Appeals court grants stay of US Court of International Trade order blocking Trump tariffs

Plaintiffs in case have until June 5 to respond to this motion while the US government has until June 9 . In the meantime, tariffs have been reinstated

NEW YORK — The U.S. Court of Appeals for the Federal Circuit has issued a stay that halts Wednesday’s blocking of tariffs by the U.S. Court of International Trade.

The court also has requested that the plaintiffs in the case respond to the motion in writing no later than June 5 and that the U.S. government respond by June 9.

The move means that the tariffs will be reinstated while the case proceeds through the court.

This follows a decision by the U.S. Court of International Trade on Wednesday that said the president overstepped his authority in imposing unlimited tariffs on most major countries in the world earlier this year.

A three-judge panel ruled that the U.S. Constitution instead assigns Congress the exclusive authority to impose and collect taxes and duties and to regulate commerce with foreign countries.

The judges also said that the court does not interpret that the president has the authority to use the International Emergency Economic Powers Act of 1977 to impose tariffs on other countries.

News reports Wednesday evening said that the president immediately appealed the decision.

However, the ruling aims to immediately halt tariffs imposed on most countries including China that have been in effect since early April, causing significant disruption to global trade. The final rates for the 30% tariffs on China currently were set to be finalized by early August and the 10% tariffs on most other countries by early July.

The panel’s ruling follows a challenge to the tariffs filed with the CIT earlier this spring by plaintiffs V.O.S. Selections Inc., Plastic Services & Products, Microkits, FishUSA and Terry Precision Cycling.

Their April 14 lawsuit challenged the president’s imposition of tariffs via executive order, noting that they would cause significant economic injury in the form of disruption to global trade and even the possible closure of their respective businesses. (Note: This is an argument that most furniture companies — suppliers and retailers alike that also depend on a global supply chain — could and should also argue in court.)

Citing a national emergency, the administration has used executive orders to impose tariffs in response to perceived threats that international drug trafficking and international cartels pose to the Western Hemisphere, “that has not only destabilized countries with significant importance for our national interests but also flooded the United States with deadly drugs, violent criminals and vicious gangs.”

The president also designated cartels and other groups as foreign terrorist organizations and declared a “national emergency at the southern border caused by cartels, criminal gangs, known terrorists, human traffickers, smugglers, unvetted military-age males from foreign adversaries and illicit narcotics that harm Americans.”

According to the ruling, the president also expanded the national emergency “to cover the threat to the safety and security of Americans, including the public health crisis of deaths due to the use of fentanyl and other illicit drugs, and the failure of Canada to do more to arrest, seize, detain or otherwise intercept [drug trafficking organizations], other drug and human traffickers, criminals at large and drugs.”

In addition, the ruling noted, the president expanded the national emergency “to cover the failure of the [People’s Republic of China] government to arrest, seize, detain or otherwise intercept chemical precursor suppliers, money launderers, other [transnational criminal organizations], criminals at large and drugs.”

Clearly, the threat of tariffs has applied pressure on various countries around the world to address such issues while also aiming to address various trade imbalances that the administration says are a threat to national security.

Perhaps more importantly, they convey a sense of bravado by the president, particularly through the use of hard-line, albeit unhinged, haphazard negotiation tactics that convey an unplanned one-day-on, one-day-off strategy to businesses and consumers alike.

The ruling noted that the government’s “pressure” argument “effectively concedes that the direct effect of the country-specific tariffs is simply to burden the countries they target.
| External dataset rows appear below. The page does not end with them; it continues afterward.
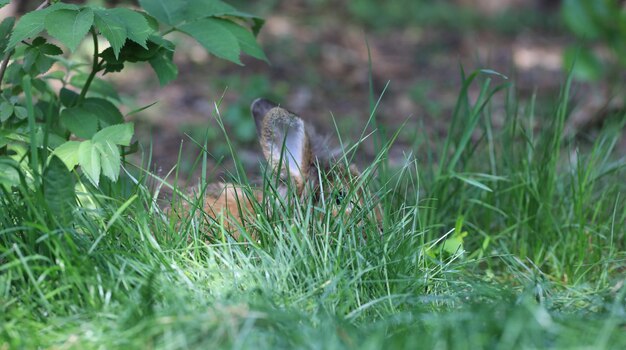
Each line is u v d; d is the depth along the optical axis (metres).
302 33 25.91
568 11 16.55
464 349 5.65
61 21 7.10
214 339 5.71
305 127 9.40
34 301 6.46
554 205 10.20
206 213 7.79
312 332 5.85
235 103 17.64
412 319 6.30
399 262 7.36
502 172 10.45
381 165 9.12
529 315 5.95
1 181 6.80
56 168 6.74
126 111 15.96
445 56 24.97
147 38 7.94
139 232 7.16
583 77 16.59
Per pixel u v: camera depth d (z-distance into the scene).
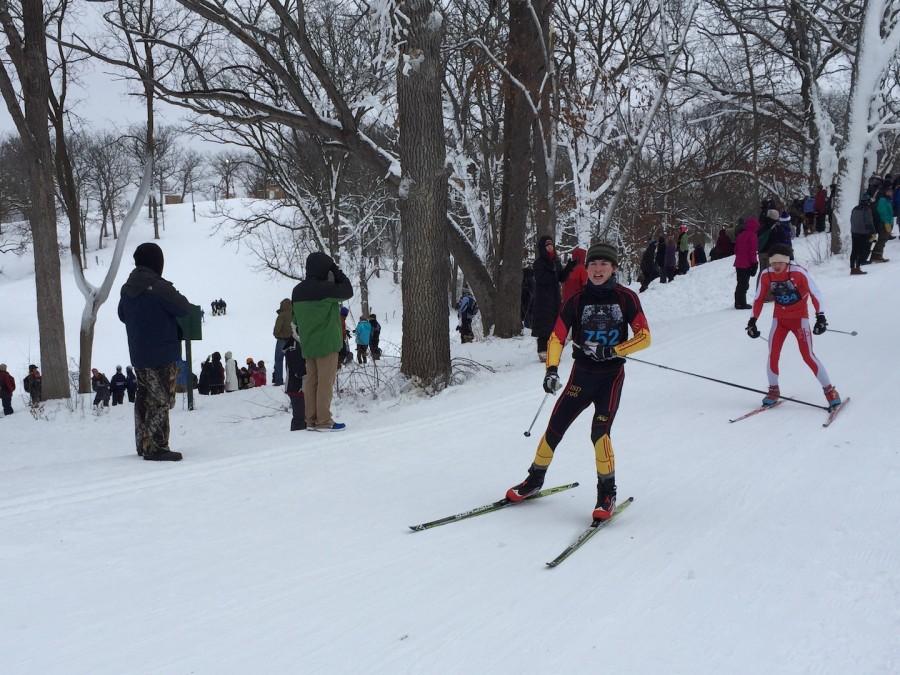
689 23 14.44
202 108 12.02
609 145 19.31
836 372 8.61
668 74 14.19
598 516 4.48
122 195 72.88
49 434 11.43
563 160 23.55
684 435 6.60
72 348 39.00
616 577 3.76
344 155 23.89
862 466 5.33
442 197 10.37
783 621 3.20
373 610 3.47
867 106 18.16
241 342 41.09
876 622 3.14
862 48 18.16
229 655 3.08
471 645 3.12
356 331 21.17
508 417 7.89
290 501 5.23
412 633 3.24
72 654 3.10
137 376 6.53
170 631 3.29
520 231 15.80
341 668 2.96
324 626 3.32
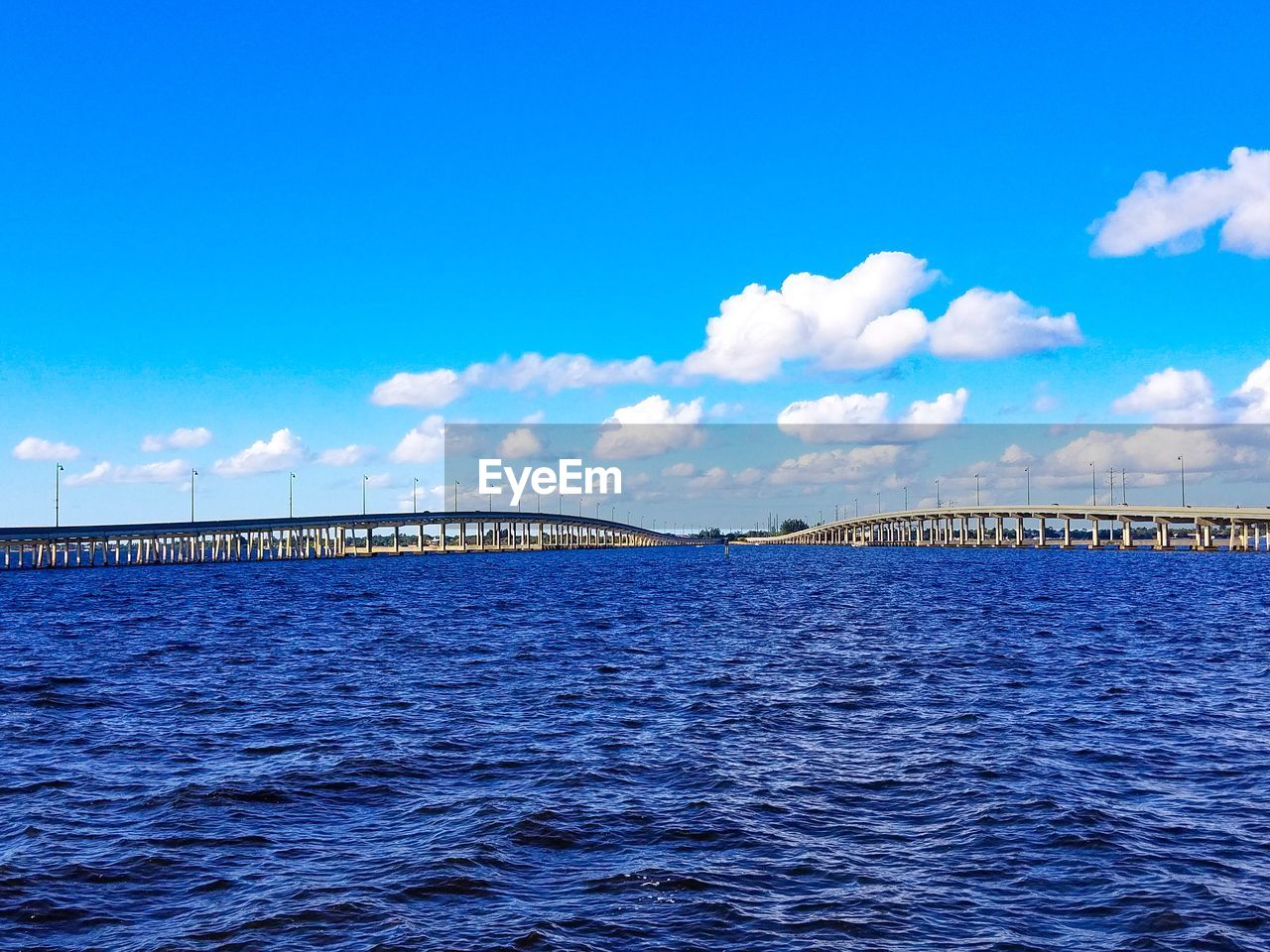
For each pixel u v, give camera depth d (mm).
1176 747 27781
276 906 16844
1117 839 19891
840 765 26031
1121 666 43781
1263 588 102750
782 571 164125
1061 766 25703
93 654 50969
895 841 20047
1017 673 41781
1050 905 16875
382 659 47562
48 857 19250
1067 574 140000
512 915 16500
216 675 42531
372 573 168250
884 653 49156
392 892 17453
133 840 20297
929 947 15352
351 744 28734
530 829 20734
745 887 17719
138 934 15867
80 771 25859
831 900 17078
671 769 25734
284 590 113250
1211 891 17359
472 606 84750
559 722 31875
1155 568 158625
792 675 41531
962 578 130625
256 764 26500
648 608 81438
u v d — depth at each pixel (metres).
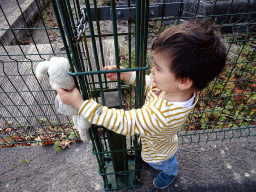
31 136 2.38
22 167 1.95
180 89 0.90
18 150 2.09
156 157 1.33
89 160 1.96
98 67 0.79
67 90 0.88
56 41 5.05
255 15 4.01
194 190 1.73
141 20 0.72
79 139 2.12
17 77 3.27
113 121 0.91
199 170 1.86
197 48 0.78
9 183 1.84
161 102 0.97
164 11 0.83
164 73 0.87
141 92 1.00
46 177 1.87
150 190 1.72
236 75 3.18
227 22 4.10
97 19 0.81
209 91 2.91
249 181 1.78
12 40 4.69
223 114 2.59
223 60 0.86
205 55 0.79
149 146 1.29
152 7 0.80
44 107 2.78
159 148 1.26
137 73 0.85
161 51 0.83
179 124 1.02
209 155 1.98
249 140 2.11
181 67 0.81
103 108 0.91
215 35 0.83
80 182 1.81
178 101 0.97
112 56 2.62
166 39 0.81
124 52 3.65
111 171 1.75
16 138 2.38
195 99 1.04
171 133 1.10
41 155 2.04
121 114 0.94
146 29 0.75
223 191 1.73
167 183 1.69
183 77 0.84
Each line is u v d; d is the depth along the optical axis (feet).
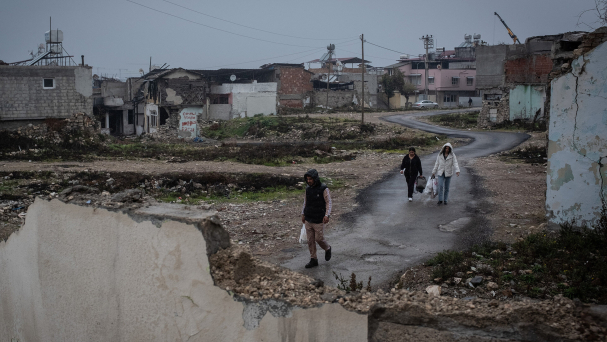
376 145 92.12
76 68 89.61
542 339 9.42
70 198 13.64
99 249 12.67
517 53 124.88
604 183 23.26
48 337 14.67
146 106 149.89
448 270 19.60
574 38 30.96
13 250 15.97
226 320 10.62
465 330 9.70
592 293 16.33
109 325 12.68
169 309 11.27
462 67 242.99
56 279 14.06
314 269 22.06
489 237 26.11
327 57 280.92
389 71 249.75
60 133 87.51
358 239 27.76
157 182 52.29
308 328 10.11
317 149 82.17
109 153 79.82
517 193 40.01
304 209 22.53
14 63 105.60
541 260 20.16
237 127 138.72
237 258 11.16
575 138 24.18
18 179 52.95
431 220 31.60
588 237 22.00
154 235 11.30
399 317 9.98
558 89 24.79
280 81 188.85
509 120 124.26
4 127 85.40
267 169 61.62
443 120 144.15
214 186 51.21
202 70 178.70
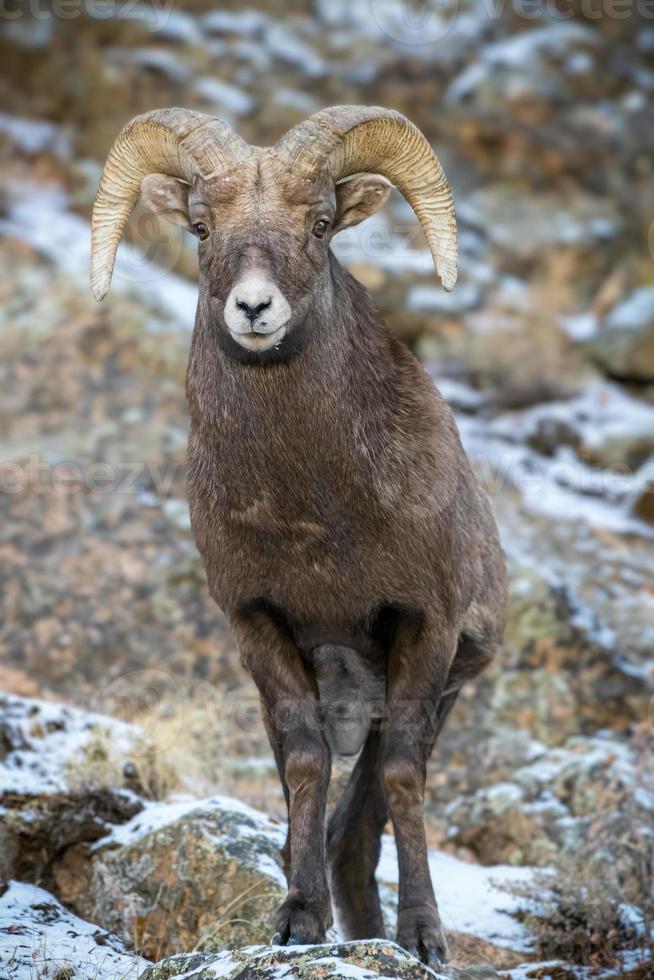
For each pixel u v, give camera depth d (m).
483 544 19.36
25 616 34.81
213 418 16.94
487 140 55.56
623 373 51.34
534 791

It is the prospect of mitigating this burden, the government explains, that will induce the target countries to crack down on trafficking within their jurisdictions. But however sound this might be as a diplomatic strategy, it does not comfortably meet the statutory definition of ‘deal[ing] with’ the cited emergency. It is hard to conceive of any IEEPA power that could not be justified on the same ground of ‘pressure.’”

The ruling went on to note that the government’s reading would cause the meaning of “deal with an unusual and extraordinary threat” to permit any infliction of a burden on a counterparty to exact concessions, regardless of the relationship between the burden inflicted and the concessions exacted.”

“If ‘deal with’ can mean ‘impose a burden until someone else deals with,’ then everything is permitted,” the ruling added. “It means a president may use IEEPA to take whatever actions he chooses simply by declaring them ‘pressure’ or ‘leverage’ tactics that will elicit a third party’s response to an unconnected ‘threat.’ Surely this is not what Congress meant when it clarified that IEEPA powers ‘may not be exercised for any other purpose’ than to ‘deal with’ a threat.”

In a conclusion to its 49-page ruling, the three-judge panel effectively said that “the retaliatory tariff orders exceed any authority granted to the president by the IEEPA to regulate importation by means of tariffs. … The challenged Tariff Orders and will be vacated and their operation permanently enjoined.”

Thomas Russell

Home News Now Editor-in-Chief Thomas Russell has covered the furniture industry for 25 years at various daily and weekly consumer and trade publications. He can be reached at tom@homenewsnow.com and at 336-508-4616.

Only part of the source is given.